Segment Start: Passage for review
Non-inlined device functions for compute capability 2.0?

Hello,

does cuda (nvcc 3.2) support non-inlined device functions for compute capability 2.0?

I could not find an up-to-date answer to that question. Older entries say, that fermi is going to support it…

I use “Cuda compilation tools, release 3.2, V0.2.1221” and compile with arch=sm_20 option and i get an “Error: External calls are not supported (found non-inlined call to …)” error.

nvcc --version

nvcc: NVIDIA ® Cuda compiler driver

Copyright © 2005-2010 NVIDIA Corporation

Built on Thu_Sep__9_17:06:50_PDT_2010

Cuda compilation tools, release 3.2, V0.2.1221

GPU:

GeForce GTX 470

Example:

kernel.cu

#include "devfunc.cuh"

#include "kernel.cuh"

__global__ void kernel() {

	testfunc();  

}

kernel.cuh

#ifndef _MY_KERNEL_CUH_

#define _MY_KERNEL_CUH_

__global__ void kernel();

#endif

devfunc.cu

#include "devfunc.cuh"

__device__ void testfunc() {

}

devfunc.cuh

#ifndef __TEST_FUNC_CUH_

#define __TEST_FUNC_CUH_

__device__ void testfunc();

#endif

main.cu

#include "kernel.cuh"

int main(int argc, char**argv) {

kernel<<<1,1>>>();

return 0;

}

nvcc -c -arch=sm_20 kernel.cu

./kernel.cu(5): Error: External calls are not supported (found non-inlined call to _Z8testfuncv)

related posts:

Incremental compilation in nvcc cuda

Calling a class from cuda-kernel

  1. Edit: Example added

  2. Edit: related entries added

AFAIK non-inlined calls are supported on Fermi, but the functions still have to be in the same source file as there is no linker.

Thank you for your answer tera,

could you give an example? And what do you mean with “there is no linker”?

Here is a much shorter equivalent example to the one above with the same error:

kernel.cu

__device__ void testfunc();

__global__ void kernel() {

	testfunc();  

}

nvcc -c -arch=sm_20 kernel.cu

./kernel.cu(5): Error: External calls are not supported (found non-inlined call to _Z8testfuncv)

There is no linker means what it says, there is no linkage phase for device code. You must declare all device symbols and code in the same compilation unit, which means in the one file, or in files included into the one file.

In your example you have to have the code for testfunc in the same file (or imported into the same file) where it is called.

Thank you, avidday.
Segment End: Passage for review
Segment Start: Exercise data
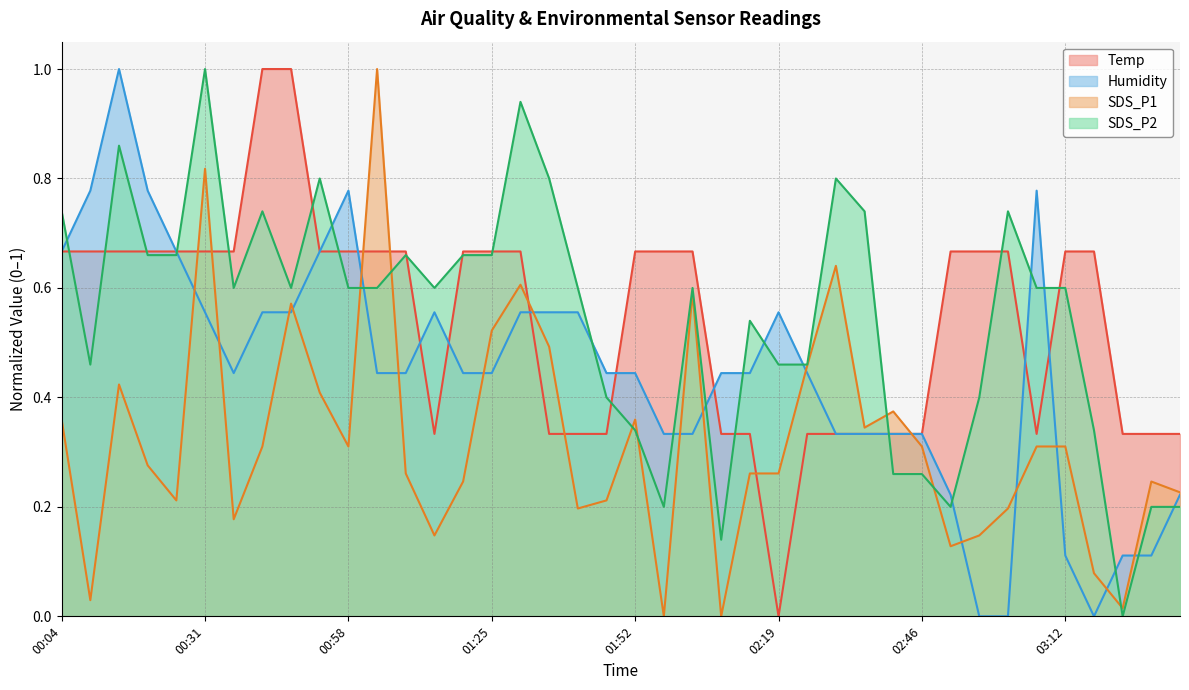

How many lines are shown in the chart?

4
Segment End: Exercise data
Resume the thread on non-inlined CUDA device functions, picking up right after its last post. The lines above are separate material, apart from the thread on non-inlined CUDA device functions.

→ **Reply**
So there is a difference between non-inlined functions and external functions, which are linked in the linkage phase?

Then the error message “External calls are not supported (found non-inlined call to _Z8testfuncv)” is very misleading, or am I wrong?

It seems like you confusing several concepts. Whether function pointers are supported and whether functions must be declared inline (in the C++ inline keyword sense) are not mutually exclusive. Similarly, compilation unit and scope limitations and function pointer support are also not mutually exclusive.

You must define device functions within the compilation unit they are called in, and their behavior similar to functions declared with the c++ inline keyword. And you can have function pointers to device functions. There is no contradiction between the three.

You are right, actually I implied that compilation units and non-inlining functionality are the same for device code. I was hoping that device functions could be divided in different compilation units and compiled to object files and linked later to a kernel, similar to C++ compiling and linking. But like you already said it is not supported for device code, since there is no linkage phase and only one compilation unit. So incremental compilation for device code is not possible yet. I assumed that the non-inline functionality for compute capability 2.X devices would bring the incremental compilation for device code - but like you already this are two different concepts.

Thank you for your help, avidday!